Last week I was worrying about stuff. This week I’m, errm, still worrying about it.
Still high up my list is the autumn/fall and how I’m going to teach my course on negotiation, mainly because it’s going to be such a massive pain in the proverbial.
But rather than go, once again, through my agonising about that, I’m going to try to get you to think about the generic points of getting ready for next semester. Because you’re in this too.
The logic is simply that even if we hit peak infections now or in the coming weeks in our respective countries, covid-19 isn’t going to be solved. Instead, much of the local population won’t have been infected, vaccines won’t exist and the scope for a new wave of infections is substantial. Throw in the warm weather thing and the last quarter of this year looks like we well be doing this again, maybe even doing it still, but let’s hope not.
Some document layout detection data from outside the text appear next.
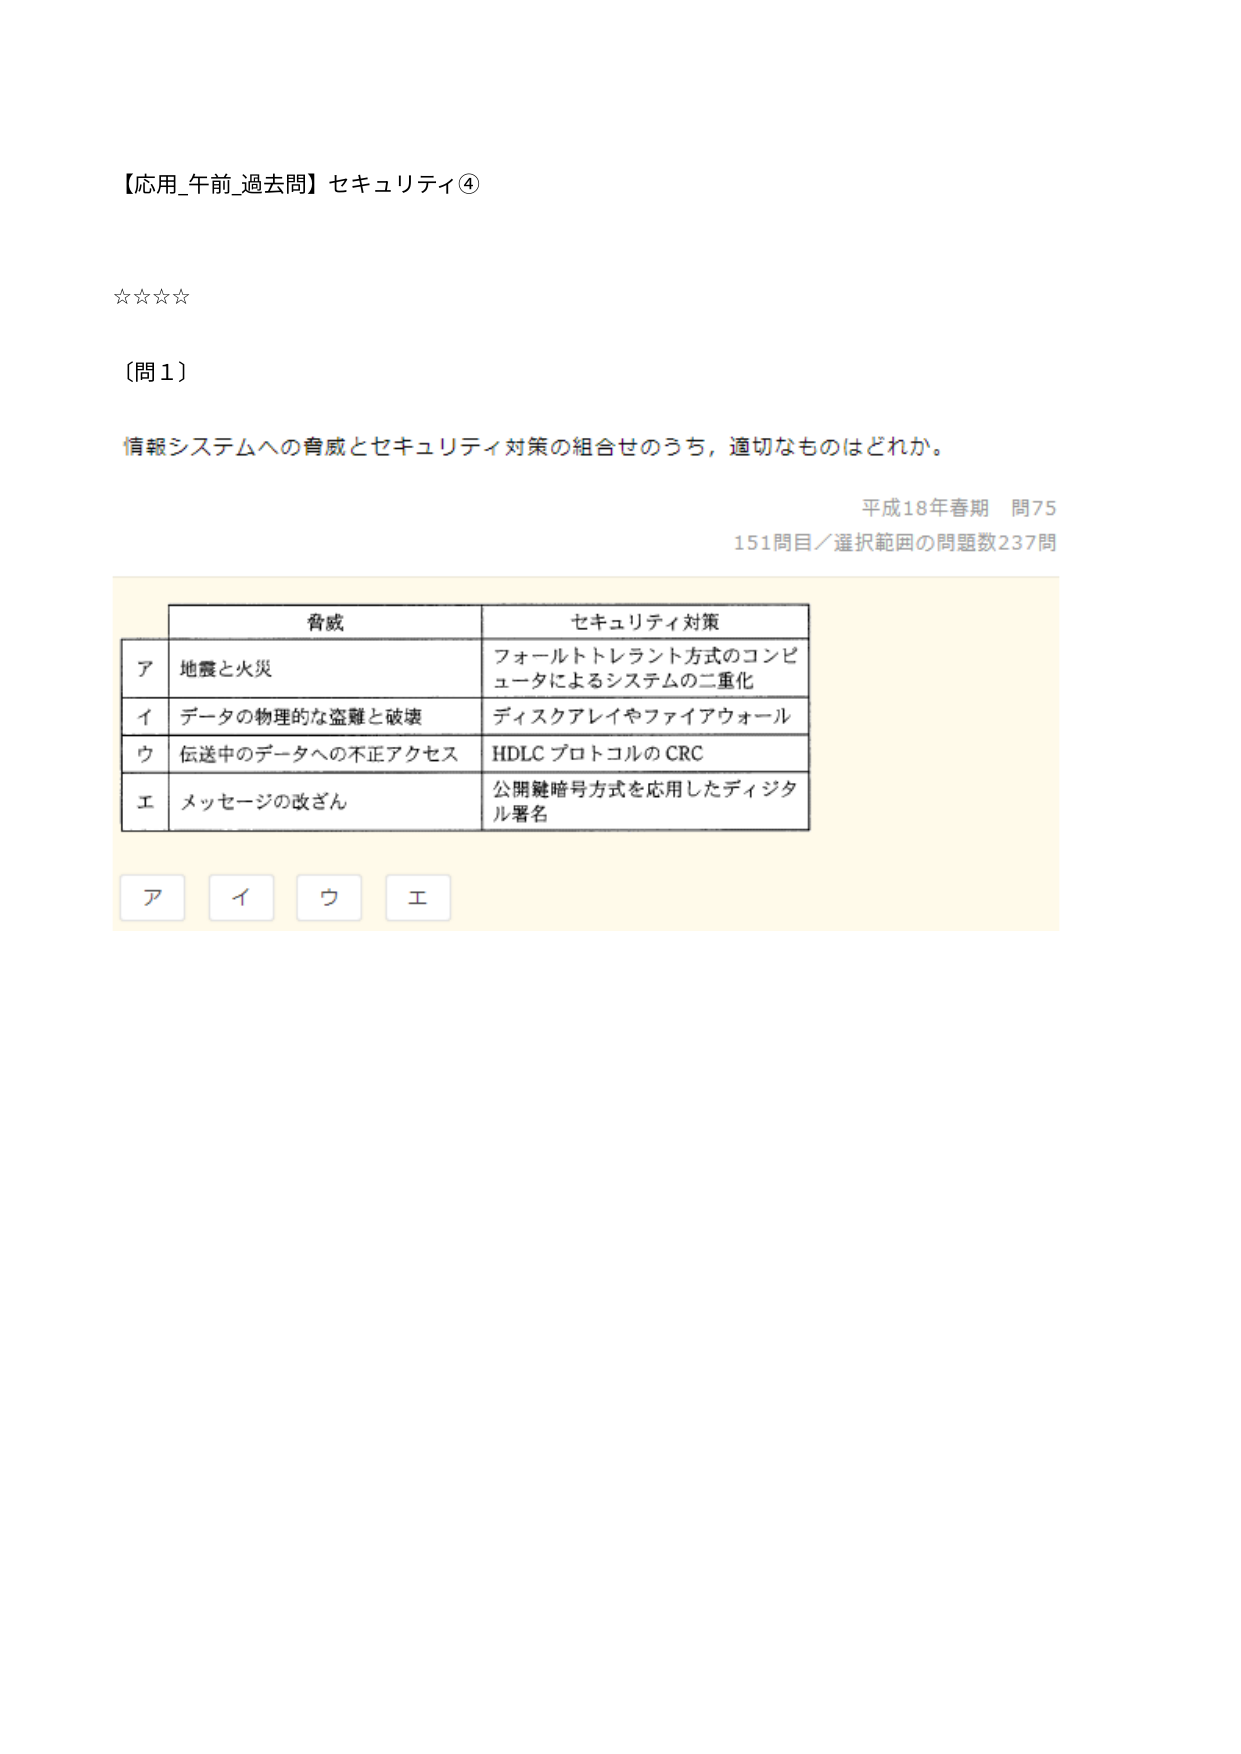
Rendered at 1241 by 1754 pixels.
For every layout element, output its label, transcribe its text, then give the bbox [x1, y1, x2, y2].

text 〔問１〕 [112, 352, 1128, 389]
picture [112, 427, 1060, 931]
text 【応用_午前_過去問】セキュリティ④ [112, 164, 1128, 202]
text ☆☆☆☆ [112, 277, 1128, 314]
I note in passing that this view is, A) downbeat, and; B) in line with my general teaching practice of assuming that things might not work out as I wish, so I’d better have a fallback. And as I write last week, trying to do online learning properly is not a quick proposition, so we need to get moving now.
But it’s worse than that.
Not only will students’ expectations of provision be that much greater than they have been in the past few weeks, we also have to recognise that any new lockdown might be only intermittently in place during the new semester. So we’re going to have to design and run courses that might have to be simultaneously digital-native and ready to go back into the classroom.
So how to tackle this?
As so often, three ideas come forward.
Firstly, start with the digital. Given the profound uncertainty about It All, it makes sense to plan very conservatively. In this case, that means assuming that there will be some form of significant disruption to delivery at some point during the semester.
Even if there is only a brief lockdown, you may find that effects are more lasting, with travel restrictions on your overseas students, plus unwillingness by all students to return to campuses (especially if they become associated with being sites of infection). That all points to online delivery being useful in any case.
In addition, online is your fallback: there’s no sign that any of this is going to compromise either digital access or electricity generation [goodness, this is cheery, isn’t it?], so online is the sensible plan to start from.
That means building your course with a digital core, and the capacity to run it entirely digitally, but with scope to move elements back into the classroom as needed/possible. However, even when moving back, you probably still need to provide for digital access to those classroom spaces, for those that can’t be there.
Put like that, it’s much simpler to think about the balance of what goes where.
Second idea is that we treat passive and active elements separately. How you handle transmitting knowledge/skills is going to be different from spaces in which students get to explore.
This is a bit more tricky, because the boundary is rather blurred here: active learning is precisely about developing knowledge and skills, but through practice rather than transmission. But let’s work through the thought.
IF you have lectures, then these can be parked into a digital package relatively easily. You park yourself in front of a webcam, set up your preferred/mandated package and record a lecture. That can be kept on your local intranet, for students to watch whenever: the content (at this point) doesn’t need to seen simultaneously, so park it and focus on building spaces for what does need to happen at the same time.
More active elements typically fall into those categories: if you want debate or discussion, especially face-to-face, then you need time-slots and technology to make that happen. But also, that’s not essential: think about the options you have for asynchronous debate (forums, threads, wikis, etc.).
A big part of this is putting yourself in the shoes of the students. How are they going to encounter and interact with your course, if they are sitting at home (again) or if they are sitting in the classroom? Again, given the uncertainty, might you run multiple elements simultaneously, so that you can weight them differently as the situation changes, or so that different students in different situations all have opportunities to learn?
And all of this comes back to the final idea: digital is different. Yes, you can move stuff online, but that’s not the same as creating digital learning spaces.
Partly, that’s about options available to you. There are things you can do online that aren’t really possible in the classroom: the production and use of multimedia, the accessing of asynchronous learning, the manipulation of learning spaces. But equally, there are things you lose: the physical collocation (with all the interpersonal skills development that allows for), the scope to pick up on cues from those struggling, the (relatively) undivided focus.
But also it’s all a reminder that we can’t keep making the same assumptions about our students as before. As you’ve seen in the past weeks, students have many other concerns that your class: in a minor way, that’s been because of the format, but that minor way is likely to grow as they become more comfortable with their changed personal situation and try to get back to ‘normal’. It’s precisely at that point that you have to offer something that is compelling enough to engage and stimulate them.
Some of it’s good, some of it’s bad, but we have to think about it primarily as just being different, and with that difference comes opportunity. See it as a moment to try out something new, that works in that space.
And that new isn’t going to be the same for all of us.
Just like before, there are many, many different ways to help students learn. You need to find one that works for your objectives, and for your students. So look around, talk with colleagues and students themselves, read the copious materials available online, and lay your plans now.
If nothing else, it’ll help pass the time.